With the experiences we have with walking I believe it when I read that people live in more walkable neighborhoods trust their neighbors more and children have more opportunities to be independent.  As we walk the neighborhood, we get to know the people. We say hello, meet the dogs & greet the children playing in front yards.  Because of our walks, we know multiple families on every block that we frequent. This knowledge and familiarity build the bonds of trust that a neighborhood needs to thrive.  I may not walk alone in your neighborhood in the dark of night – but I do walk in mine as I know who’s who and who lives where – and who could help if needed.

In every neighborhood that I’ve regularly walked in, I’ve had a strong feeling of connectedness to the people, schools, and businesses in that neighborhood.  I find myself face to face with many people along the way- which reminds me of what we have in common. There’s rarely a day that goes by that I don’t get a smile or wave from someone across the street or through their car window.  When something out of the ordinary is happening in the neighborhood, I feel comfortable stopping to talk to someone with a familiar face and compare stories. Maybe the first step to increasing social capital and a feeling of connectedness to others is as simple as taking regular walks through our neighborhood.

2 Responses to “Omaha at Human Scale: A walk to school”

  1. Terry Hickman December 17, 2018 at 12:57 pm #

    Great piece! I’m revamping my life January 1, and now I think I’ll take a “walk to work” (I’m retired) every morning to start my day! One question: Where the heck is that dismal, spooky underpass? I thought they’d finally got rid of those things.

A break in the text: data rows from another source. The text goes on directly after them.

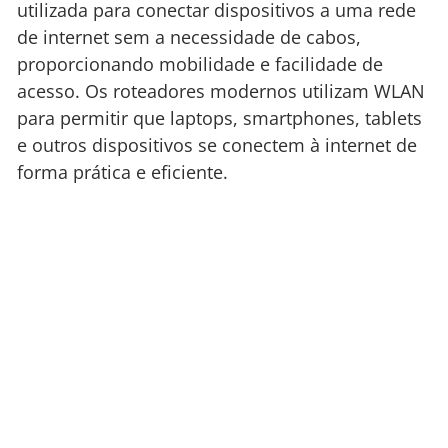
utilizada para conectar dispositivos a uma rede
de internet sem a necessidade de cabos,
proporcionando mobilidade e facilidade de
acesso. Os roteadores modernos utilizam WLAN
para permitir que laptops, smartphones, tablets
e outros dispositivos se conectem à internet de
forma prática e eficiente.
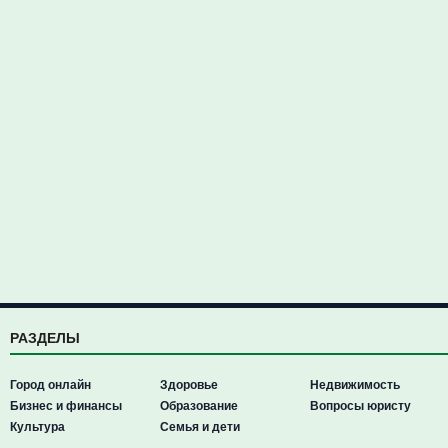
РАЗДЕЛЫ
Город онлайн
Здоровье
Недвижимость
Бизнес и финансы
Образование
Вопросы юристу
Культура
Семья и дети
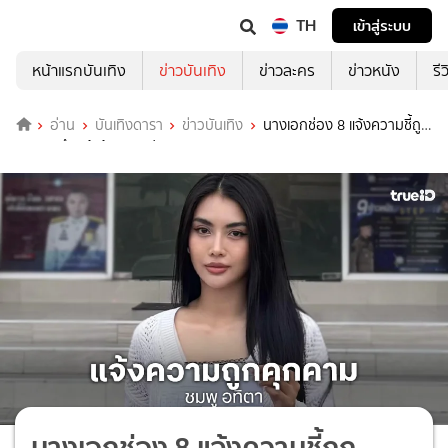
TH
เข้าสู่ระบบ
หน้าแรกบันเทิง
ข่าวบันเทิง
ข่าวละคร
ข่าวหนัง
รี
อ่าน
บันเทิงดารา
ข่าวบันเทิง
นางเอกช่อง 8 แจ้งความชี้ถูก
คุกคามถึงหน้าร้านกาแฟตนเอง
นางเอกช่อง 8 แจ้งความชี้ถูก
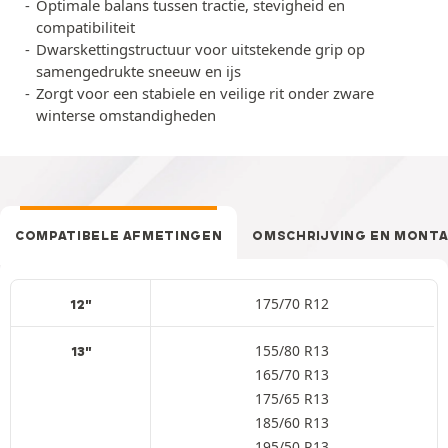
Optimale balans tussen tractie, stevigheid en
compatibiliteit
Dwarskettingstructuur voor uitstekende grip op
samengedrukte sneeuw en ijs
Zorgt voor een stabiele en veilige rit onder zware
winterse omstandigheden
COMPATIBELE AFMETINGEN
OMSCHRIJVING EN MONT
175/70 R12
12"
155/80 R13
13"
165/70 R13
175/65 R13
185/60 R13
195/50 R13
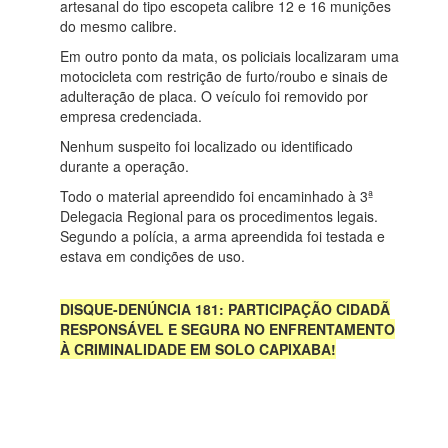
artesanal do tipo escopeta calibre 12 e 16 munições
do mesmo calibre.
Em outro ponto da mata, os policiais localizaram uma
motocicleta com restrição de furto/roubo e sinais de
adulteração de placa. O veículo foi removido por
empresa credenciada.
Nenhum suspeito foi localizado ou identificado
durante a operação.
Todo o material apreendido foi encaminhado à 3ª
Delegacia Regional para os procedimentos legais.
Segundo a polícia, a arma apreendida foi testada e
estava em condições de uso.
DISQUE-DENÚNCIA 181: PARTICIPAÇÃO CIDADÃ
RESPONSÁVEL E SEGURA NO ENFRENTAMENTO
À CRIMINALIDADE EM SOLO CAPIXABA!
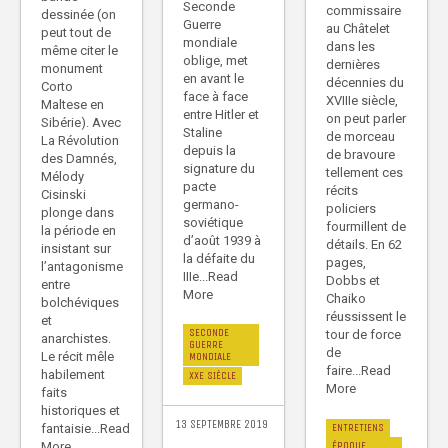
Seconde
commissaire
dessinée (on
Guerre
au Châtelet
peut tout de
mondiale
dans les
même citer le
oblige, met
dernières
monument
en avant le
décennies du
Corto
face à face
XVIIIe siècle,
Maltese en
entre Hitler et
on peut parler
Sibérie). Avec
Staline
de morceau
La Révolution
depuis la
de bravoure
des Damnés,
signature du
tellement ces
Mélody
pacte
récits
Cisinski
germano-
policiers
plonge dans
soviétique
fourmillent de
la période en
d’août 1939 à
détails. En 62
insistant sur
la défaite du
pages,
l’antagonisme
IIIe...Read
Dobbs et
entre
More
Chaiko
bolchéviques
réussissent le
et
SECONDE
tour de force
anarchistes.
GUERRE
de
Le récit mêle
MONDIALE
faire...Read
habilement
XXE SIÈCLE
More
faits
historiques et
13 SEPTEMBRE 2019
fantaisie...Read
ENTRETIENS
More
ÉPOQUE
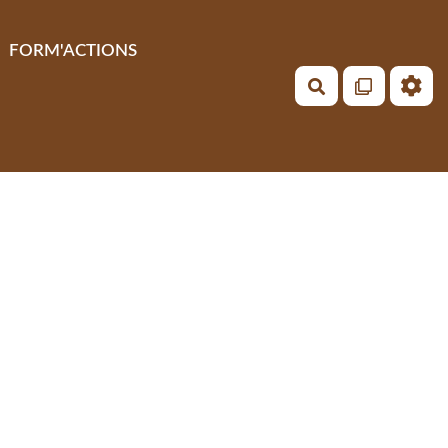
FORM'ACTIONS
Rechercher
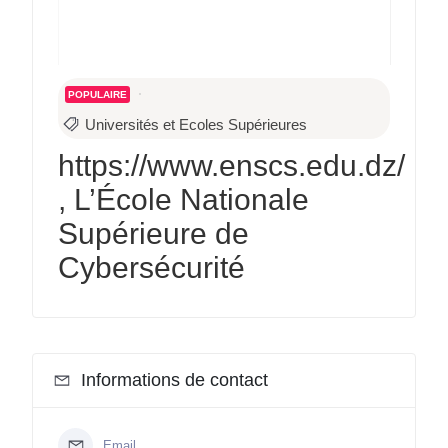
POPULAIRE
Universités et Ecoles Supérieures
https://www.enscs.edu.dz/
, L’École Nationale
Supérieure de
Cybersécurité
Informations de contact
Email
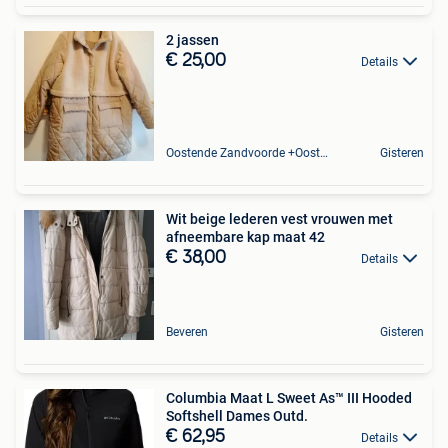
2 jassen
€ 25,00
Details
Oostende Zandvoorde +Oostende
Gisteren
Wit beige lederen vest vrouwen met
afneembare kap maat 42
€ 38,00
Details
Beveren
Gisteren
Columbia Maat L Sweet As™ III Hooded
Softshell Dames Outd.
€ 62,95
Details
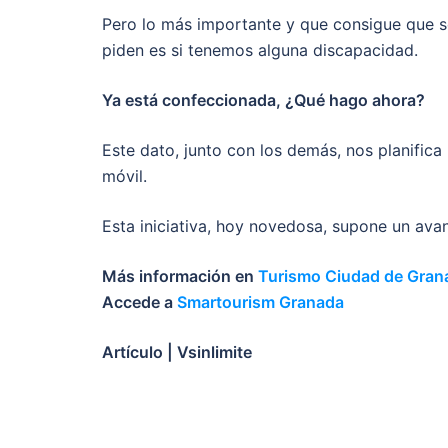
Pero lo más importante y que consigue que s
piden es si tenemos alguna discapacidad.
Ya está confeccionada, ¿Qué hago ahora?
Este dato, junto con los demás, nos planifica
móvil.
Esta iniciativa, hoy novedosa, supone un avan
Más información en
Turismo Ciudad de Gran
Accede a
Smartourism Granada
Artículo | Vsinlimite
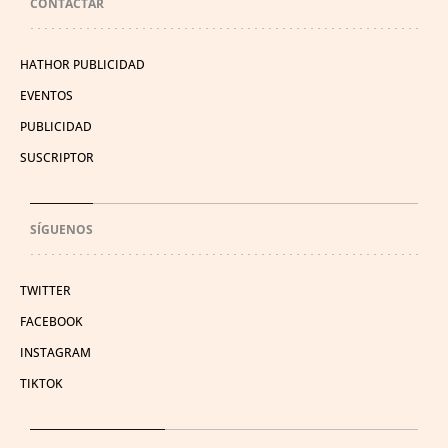
CONTACTAR
HATHOR PUBLICIDAD
EVENTOS
PUBLICIDAD
SUSCRIPTOR
SÍGUENOS
TWITTER
FACEBOOK
INSTAGRAM
TIKTOK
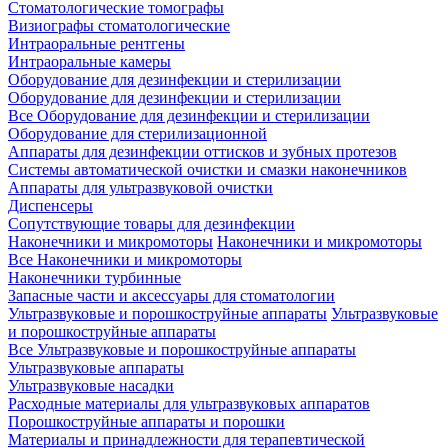
Стоматологические томографы
Визиографы стоматологические
Интраоральные рентгены
Интраоральные камеры
Оборудование для дезинфекции и стерилизации
Оборудование для дезинфекции и стерилизации
Все Оборудование для дезинфекции и стерилизации
Оборудование для стерилизационной
Аппараты для дезинфекции оттисков и зубных протезов
Системы автоматической очистки и смазки наконечников
Аппараты для ультразвуковой очистки
Диспенсеры
Сопутствующие товары для дезинфекции
Наконечники и микромоторы
Наконечники и микромоторы
Все Наконечники и микромоторы
Наконечники турбинные
Запасные части и аксессуары для стоматологии
Ультразвуковые и порошкоструйные аппараты
Ультразвуковые
и порошкоструйные аппараты
Все Ультразвуковые и порошкоструйные аппараты
Ультразвуковые аппараты
Ультразвуковые насадки
Расходные материалы для ультразвуковых аппаратов
Порошкоструйные аппараты и порошки
Материалы и принадлежности для терапевтической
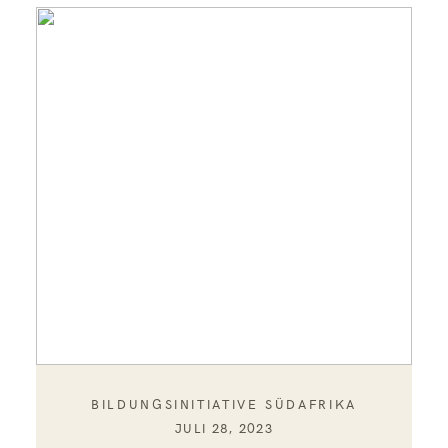
BILDUNGSINITIATIVE SÜDAFRIKA
JULI 28, 2023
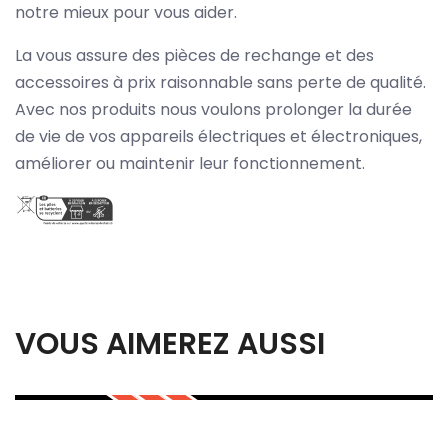
notre mieux pour vous aider.
La vous assure des pièces de rechange et des
accessoires à prix raisonnable sans perte de qualité.
Avec nos produits nous voulons prolonger la durée
de vie de vos appareils électriques et électroniques,
améliorer ou maintenir leur fonctionnement.
VOUS AIMEREZ AUSSI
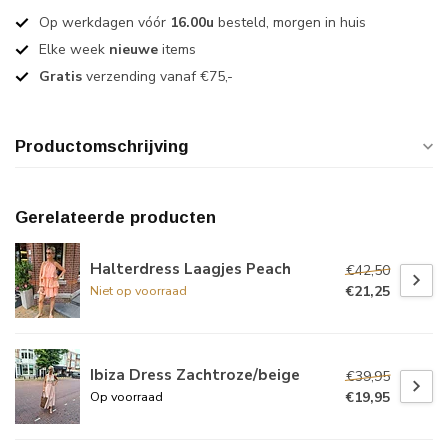
Op werkdagen vóór
16.00u
besteld, morgen in huis
Elke week
nieuwe
items
Gratis
verzending vanaf €75,-
Productomschrijving
Gerelateerde producten
Halterdress Laagjes Peach
€42,50
€21,25
Niet op voorraad
Ibiza Dress Zachtroze/beige
€39,95
€19,95
Op voorraad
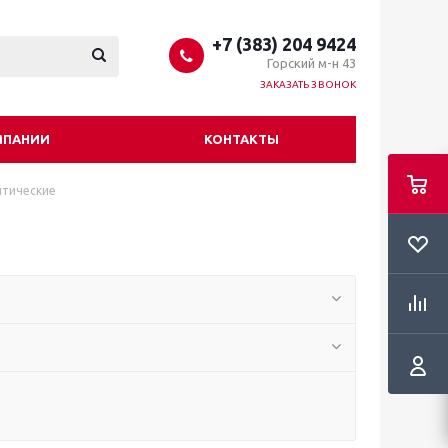
+7 (383) 204 9424
Горский м-н 43
ЗАКАЗАТЬ ЗВОНОК
МПАНИИ
КОНТАКТЫ
птические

    • Amanda Long December 17, 2018 at 1:23 pm #

      Thanks and enjoy your walks. The underpass is in Dundee – 51st and Dodge. The neighborhood association and city did a lot of work on it – now when you walk through it you see tons of beautiful public art made in partnership between UNO and Dundee Elementary kids. The lighting is decent too. It’s used a lot – and many families use it to get to school.